THERE’S been a tremendous response from readers to my article about mysterious coconuts bobbing around on our part of the Thames (Leader, March 27). I’ve received a steady stream of phone calls and emails from you with various possible explanations so many thanks, among others, to Anne Smith and Sherry Singh from Feltham, Sheila Ranawaya from Hounslow, Ron Powell from Staines, Mick Jenney from Shepperton and to Sid Stoddart from Ashford who all provided the answer – the coconuts are thrown into the water as part of various Asian ceremonials generally designed to bring good luck and to appease the water gods.
One person who had a great story to tell was Sid Stoddart from Celia Crescent, Ashford, who should know a thing or two about our waterways having worked all his life on or around the Thames, mainly as a lighterman hauling barges between the upper reaches and the London docks.
Sid, now 83 and long-retired, recalled that on many occasions during the 1950s and 60s, he had to travel along the Grand Union canal from Brentford towards Southall.
“There was already a large Asian population around the town,” he said, “and sometimes there would be so many coconuts and flowers in the water it looked like you could walk across the canal from one bank to the other on them.
“I used to fish them out and hang them up for the birds.” Thanks for that Sid – at least we can put our minds at rest and not have to worry about rapidly-accelerating global warming!
While I was talking to Sid and his wife, Molly, 80, they proved to be a fountain of knowledge about life on the water.
Sid’s first paying job on the river started when he was a teenager rowing the ferry across the Thames at Isleworth where he lived with his parents.

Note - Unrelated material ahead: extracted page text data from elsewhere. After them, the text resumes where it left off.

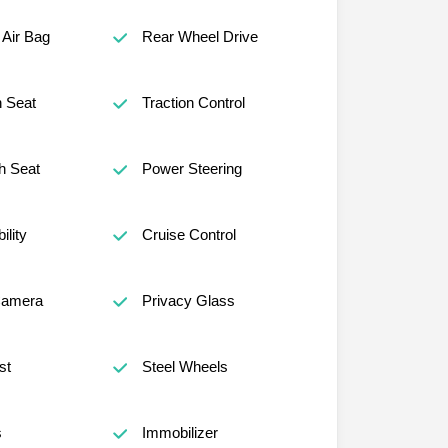
Air Bag
Rear Wheel Drive
h Seat
Traction Control
h Seat
Power Steering
lity
Cruise Control
Camera
Privacy Glass
st
Steel Wheels
s
Immobilizer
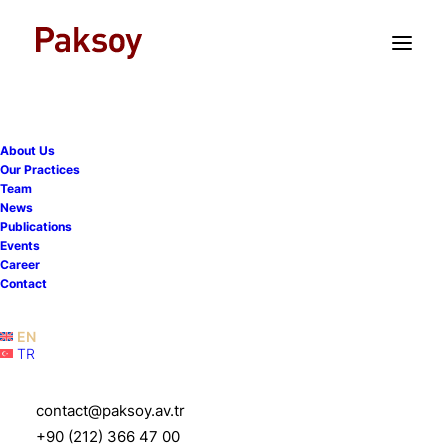
TR
EN
About Us
Our Practices
Team
News
Publications
Events
Career
Contact
EN
TR
Sabiha Ulusoy
contact@paksoy.av.tr
+90 (212) 366 47 00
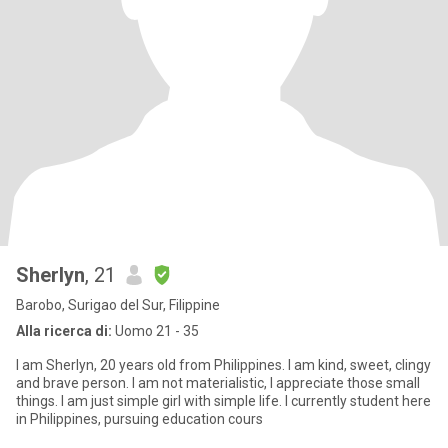
Sherlyn
, 21
Barobo, Surigao del Sur, Filippine
Alla ricerca di:
Uomo 21 - 35
I am Sherlyn, 20 years old from Philippines. I am kind, sweet, clingy
and brave person. I am not materialistic, I appreciate those small
things. I am just simple girl with simple life. I currently student here
in Philippines, pursuing education cours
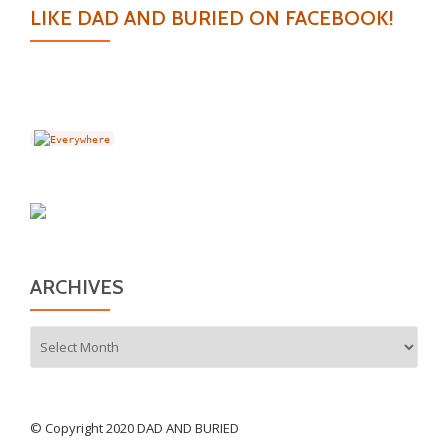
LIKE DAD AND BURIED ON FACEBOOK!
ARCHIVES
Archives
© Copyright 2020 DAD AND BURIED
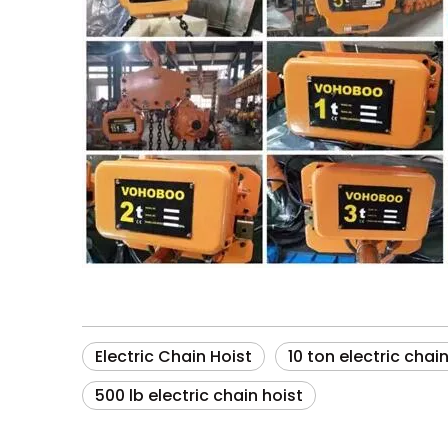
Electric Chain Hoist
10 ton electric chai
500 lb electric chain hoist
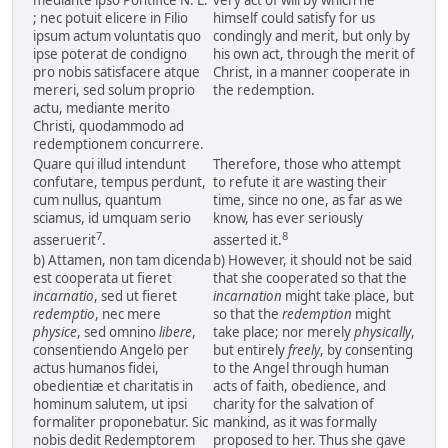
mediante ipso Pontifice N. L.
very act of will by which he
; nec potuit elicere in Filio
himself could satisfy for us
ipsum actum voluntatis quo
condingly and merit, but only by
ipse poterat de condigno
his own act, through the merit of
pro nobis satisfacere atque
Christ, in a manner cooperate in
mereri, sed solum proprio
the redemption.
actu, mediante merito
Christi, quodammodo ad
redemptionem concurrere.
Quare qui illud intendunt
Therefore, those who attempt
confutare, tempus perdunt,
to refute it are wasting their
cum nullus, quantum
time, since no one, as far as we
sciamus, id umquam serio
know, has ever seriously
7
8
asseruerit
.
asserted it.
b) Attamen, non tam dicenda
b) However, it should not be said
est cooperata ut fieret
that she cooperated so that the
incarnatio
, sed ut fieret
incarnation
might take place, but
redemptio
, nec mere
so that the
redemption
might
physice
, sed omnino
libere
,
take place; nor merely
physically
,
consentiendo Angelo per
but entirely
freely
, by consenting
actus humanos fidei,
to the Angel through human
obedientiæ et charitatis in
acts of faith, obedience, and
hominum salutem, ut ipsi
charity for the salvation of
formaliter proponebatur. Sic
mankind, as it was formally
nobis dedit Redemptorem
proposed to her. Thus she gave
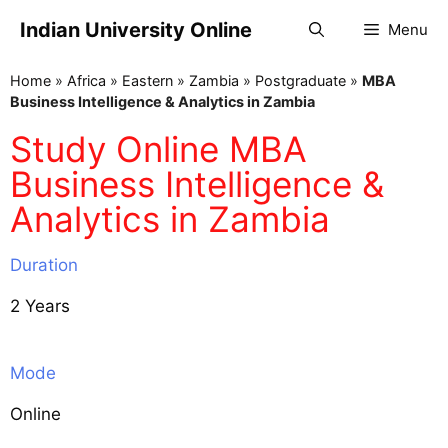
Indian University Online
Menu
Home
»
Africa
»
Eastern
»
Zambia
»
Postgraduate
»
MBA
Business Intelligence & Analytics in Zambia
Study Online MBA
Business Intelligence &
Analytics in Zambia
Duration
2 Years
Mode
Online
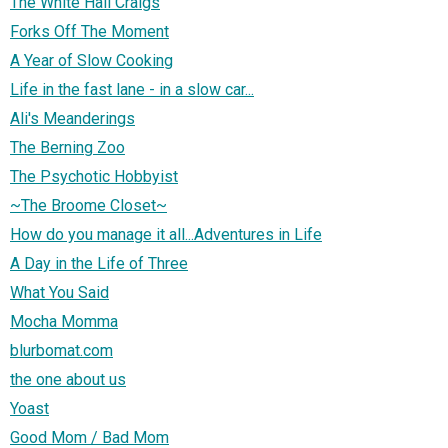
The White Hall Craigs
Forks Off The Moment
A Year of Slow Cooking
Life in the fast lane - in a slow car...
Ali's Meanderings
The Berning Zoo
The Psychotic Hobbyist
~The Broome Closet~
How do you manage it all...Adventures in Life
A Day in the Life of Three
What You Said
Mocha Momma
blurbomat.com
the one about us
Yoast
Good Mom / Bad Mom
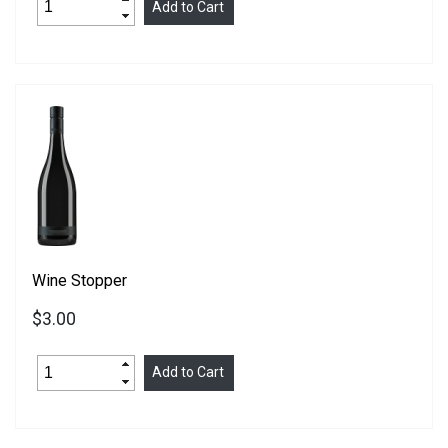
Wine Stopper
$3.00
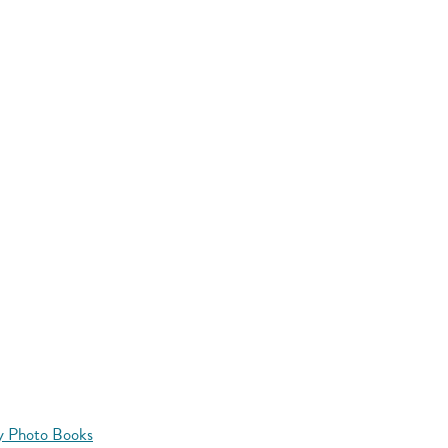
y Photo Books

He remembers that on one occasion two yobs burned down the parish church at Isleworth.
“I made more than £12 the following day,” he chuckles, “charging people a penny a time to cross the river to look at the ruins of the church.” (And that was at the time when there were 240 pennies to the pound – work out the numbers for yourself!)
In 1941, at the age of 16, Sid started work as an apprentice with Morgans Ltd based at Lion Wharf in Isleworth and was a regular member of the crew of the Isleworth Lion tug towing barges up and down the river.
“It was a hard life, particularly in the winter time when you were stuck out holding the tiller in the freezing cold. The tug had no cabin or anything so if it rained, you just got soaked,” he said.
After 20 years with Morgans and several more working ‘on the pool’ – a kind of freelance work picking up barges to tow under the old Dock Labour Scheme – Sid ended up working for Tough Brothers boatyard at Teddington until he retired in 1990. By then, he and Molly had moved to Ashford.
“I worked around the yard helping to slip and launch boats that were built or modified there,” he said.
Sid was privileged to help launch the biggest boat ever built at Toughs – the 130-foot long Brave Goose that was built for National Car Parks’ founder and millionaire Sir Donald Gosling.
“Sadly, one of the yard directors who was given the task of towing the ship down to the Pool of London managed to hit Richmond Bridge with it,” said Sid. “I did warn him that it wouldn’t fit under the bridge at all states of the tide but he seemed to think he knew best.”
Now, Sid and Molly confine themselves to odd trips out on their cruiser, Amity, which they keep at Penton Hook.